Given material
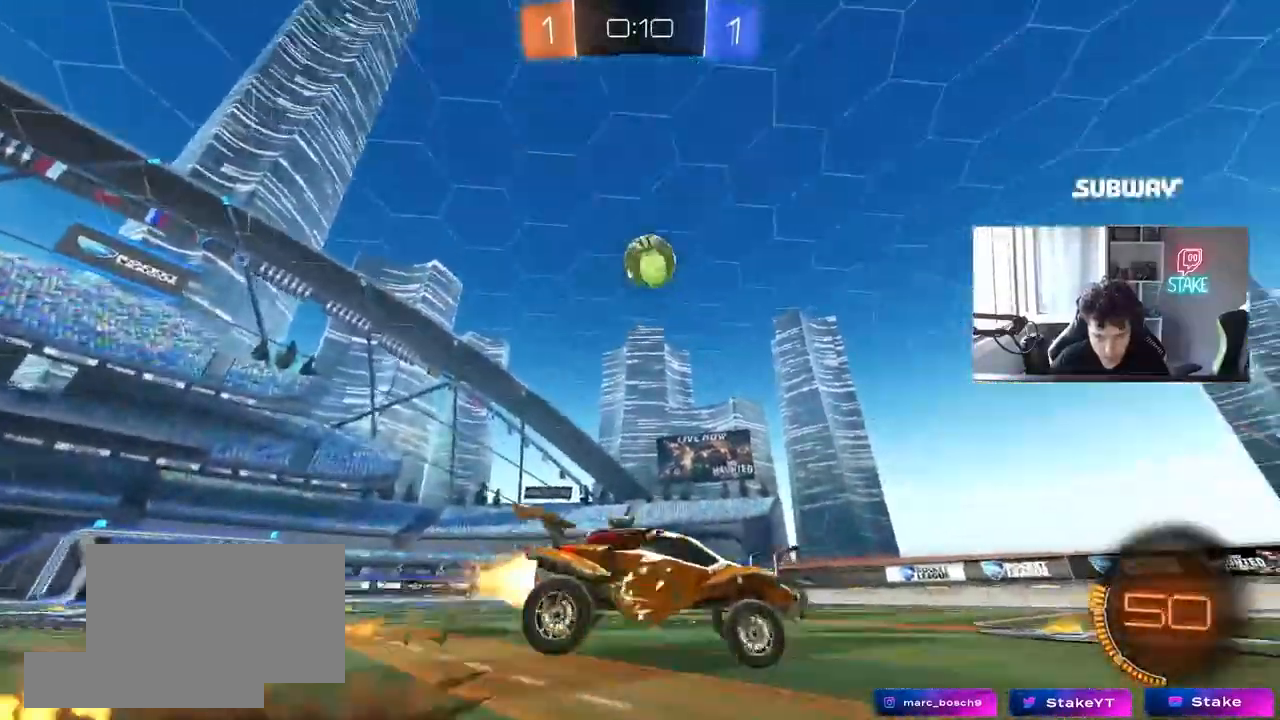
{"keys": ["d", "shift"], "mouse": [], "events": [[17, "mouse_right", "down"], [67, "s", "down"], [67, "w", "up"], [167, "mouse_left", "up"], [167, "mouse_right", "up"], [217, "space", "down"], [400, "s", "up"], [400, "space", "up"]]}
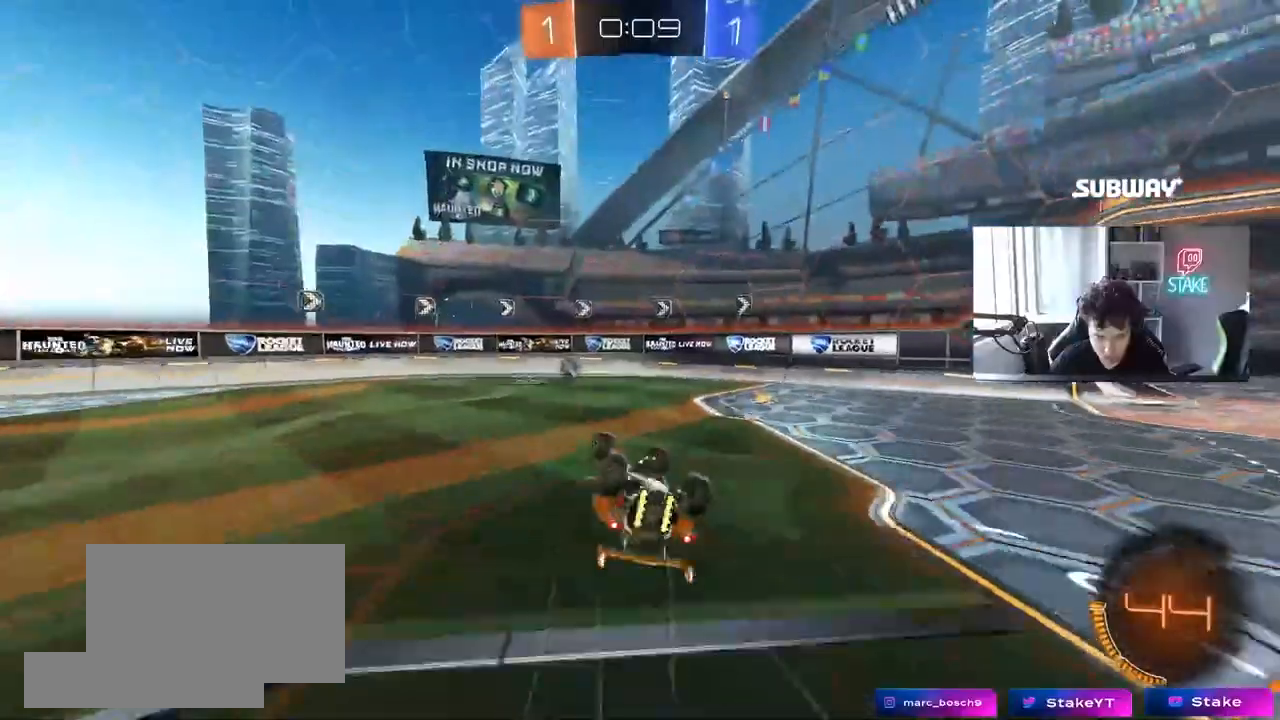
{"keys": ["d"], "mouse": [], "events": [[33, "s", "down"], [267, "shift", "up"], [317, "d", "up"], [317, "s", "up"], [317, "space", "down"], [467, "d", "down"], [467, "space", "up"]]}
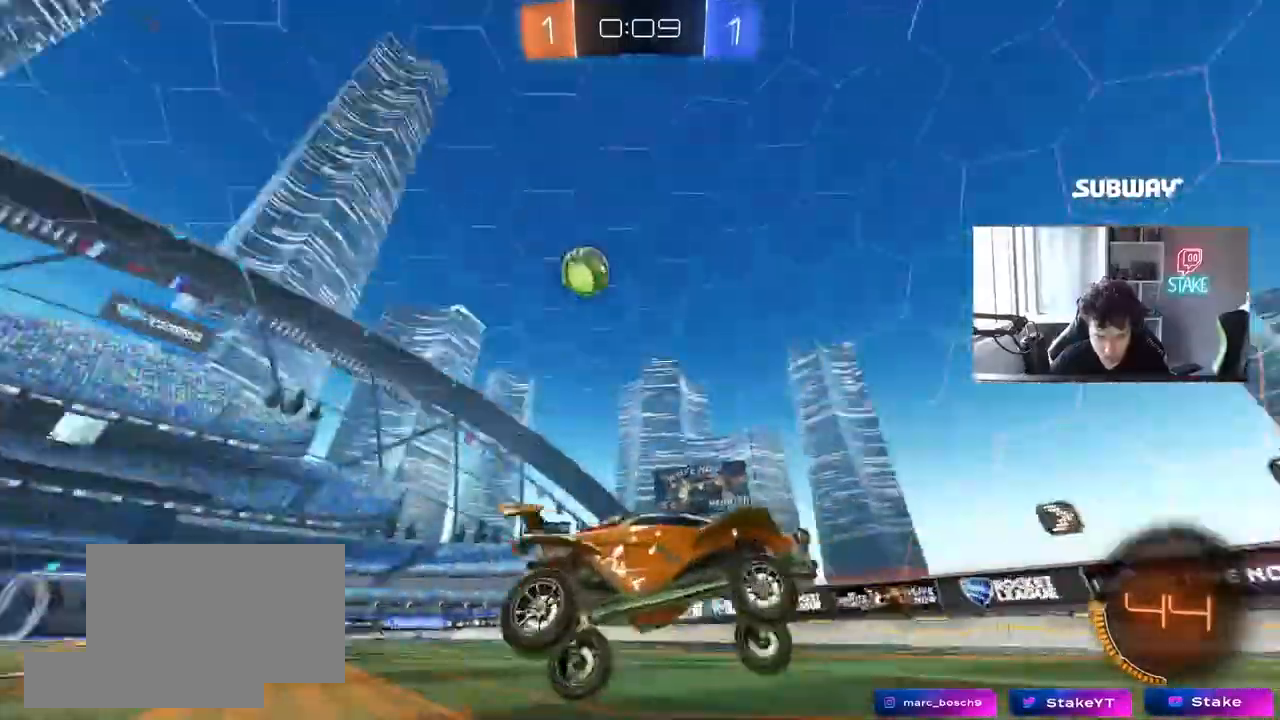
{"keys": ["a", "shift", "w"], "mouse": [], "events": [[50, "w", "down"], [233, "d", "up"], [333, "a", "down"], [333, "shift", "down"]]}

What the exercise asks
Repeat the material above in full and exactly, apart from the pictures.

Answer to this problem
{"keys": ["d", "shift"], "mouse": [], "events": [[17, "mouse_right", "down"], [67, "s", "down"], [67, "w", "up"], [167, "mouse_left", "up"], [167, "mouse_right", "up"], [217, "space", "down"], [400, "s", "up"], [400, "space", "up"]]}
{"keys": ["d"], "mouse": [], "events": [[33, "s", "down"], [267, "shift", "up"], [317, "d", "up"], [317, "s", "up"], [317, "space", "down"], [467, "d", "down"], [467, "space", "up"]]}
{"keys": ["a", "shift", "w"], "mouse": [], "events": [[50, "w", "down"], [233, "d", "up"], [333, "a", "down"], [333, "shift", "down"]]}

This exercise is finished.